You know, for the longest time, I didn’t really get urban landscapes. Seemed like everyone was just taking photos of the same tall buildings or super busy streets. Or they’d try to make everything look super dramatic and, honestly, a bit fake. I guess I just found cities… well, a bit much. Just a lot of noise and concrete, and I couldn’t really find my way into photographing them in a way that felt real to me.

So, I kind of avoided it. If I had my camera, I was looking for trees, mountains, you know, the quiet stuff. But then, life has a funny way of pushing you, right? I got this gig, a small local project, that kinda forced me to look at my own city differently. Wasn’t even a photo gig, more like gathering impressions for a community thing. And I thought, “Oh boy, this is gonna be a drag.”
But I had to do it. So, I just started walking. No big plan. Left my fancy camera at home most days, just used my phone, or sometimes just my eyes. My main goal became trying to actually see the place, not just glance at it. It sounds simple, I know, but it was a shift for me.
My “practice,” if you can call it that, was pretty straightforward.
- First, I’d just wander. Seriously, pick a direction and go. Getting a little lost was often the best part. That’s when you stumble on things you’d never find otherwise.
- Then, I started to pay attention to the small stuff. Like, the texture of an old brick wall, the way light came through a grubby window, weird reflections in puddles. Stuff I’d normally walk right past.
- I’d also watch people. Not in a creepy way! Just how they moved through the city, how they used the spaces. The old folks on benches, the couriers rushing, kids playing in a tiny patch of green.
I began to take notes, believe it or not. Sometimes just a few words on my phone, or a quick voice recording. “Cracked pavement, weeds growing through, looks kinda beautiful.” Or “Sound of distant traffic mixed with kids laughing.” That became my ‘record,’ my way of capturing the feel of a place beyond just a quick snapshot.
The photos I took were often secondary, especially at the start. They were more like visual notes. I wasn’t trying to get the perfect shot. I was trying to get the feeling. I remember this one afternoon, I was down by some old industrial area. It wasn’t pretty in the classic sense. Lots of rust, broken windows. But the way the late afternoon sun hit this one peeling blue door… man, it was something else. I must have spent a good half hour there, just looking, taking a few simple shots. Nobody else was around.

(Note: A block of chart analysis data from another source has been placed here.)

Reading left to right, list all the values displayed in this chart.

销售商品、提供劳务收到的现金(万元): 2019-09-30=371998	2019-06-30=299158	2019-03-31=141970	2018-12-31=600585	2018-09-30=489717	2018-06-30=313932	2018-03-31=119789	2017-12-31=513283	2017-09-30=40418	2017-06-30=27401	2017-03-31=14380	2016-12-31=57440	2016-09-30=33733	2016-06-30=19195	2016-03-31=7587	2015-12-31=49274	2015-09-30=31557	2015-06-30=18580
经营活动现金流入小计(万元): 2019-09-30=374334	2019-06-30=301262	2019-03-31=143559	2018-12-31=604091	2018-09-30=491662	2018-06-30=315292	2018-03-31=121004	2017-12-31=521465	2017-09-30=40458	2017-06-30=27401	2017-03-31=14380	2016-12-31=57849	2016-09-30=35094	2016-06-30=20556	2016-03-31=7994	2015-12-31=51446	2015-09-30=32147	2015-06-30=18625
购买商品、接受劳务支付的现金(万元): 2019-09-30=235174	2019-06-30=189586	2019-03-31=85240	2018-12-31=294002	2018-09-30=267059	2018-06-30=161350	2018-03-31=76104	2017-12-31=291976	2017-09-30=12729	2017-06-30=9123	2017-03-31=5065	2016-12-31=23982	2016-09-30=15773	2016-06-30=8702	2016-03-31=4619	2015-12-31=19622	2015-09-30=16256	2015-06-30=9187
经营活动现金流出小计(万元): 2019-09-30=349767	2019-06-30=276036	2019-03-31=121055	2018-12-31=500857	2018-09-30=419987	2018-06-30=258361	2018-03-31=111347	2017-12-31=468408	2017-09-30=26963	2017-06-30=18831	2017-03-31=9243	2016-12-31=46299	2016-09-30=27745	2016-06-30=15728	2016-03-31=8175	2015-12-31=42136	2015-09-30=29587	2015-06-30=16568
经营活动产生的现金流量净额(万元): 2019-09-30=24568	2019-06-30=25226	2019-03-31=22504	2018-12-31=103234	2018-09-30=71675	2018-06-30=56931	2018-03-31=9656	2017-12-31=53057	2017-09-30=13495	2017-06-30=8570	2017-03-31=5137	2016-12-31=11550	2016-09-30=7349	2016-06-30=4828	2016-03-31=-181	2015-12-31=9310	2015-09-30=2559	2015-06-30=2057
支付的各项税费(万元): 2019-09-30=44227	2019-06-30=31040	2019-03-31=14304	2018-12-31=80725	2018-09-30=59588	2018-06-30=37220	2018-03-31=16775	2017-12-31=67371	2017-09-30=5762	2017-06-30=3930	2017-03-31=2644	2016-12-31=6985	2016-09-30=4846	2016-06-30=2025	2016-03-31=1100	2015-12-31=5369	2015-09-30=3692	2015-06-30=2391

And that’s sort of how I got into urban landscapes. It wasn’t about finding the grand, sweeping views. It became about finding these little stories, these quiet moments hidden in the middle of all the chaos. It’s about the grit, the life, the unexpected bits of beauty you find when you slow down and actually look. I stopped worrying about making it look like a postcard and just started to document what felt interesting to me. It’s still a work in progress, always is, but it’s a lot more rewarding now than just trying to get another shot of a skyscraper.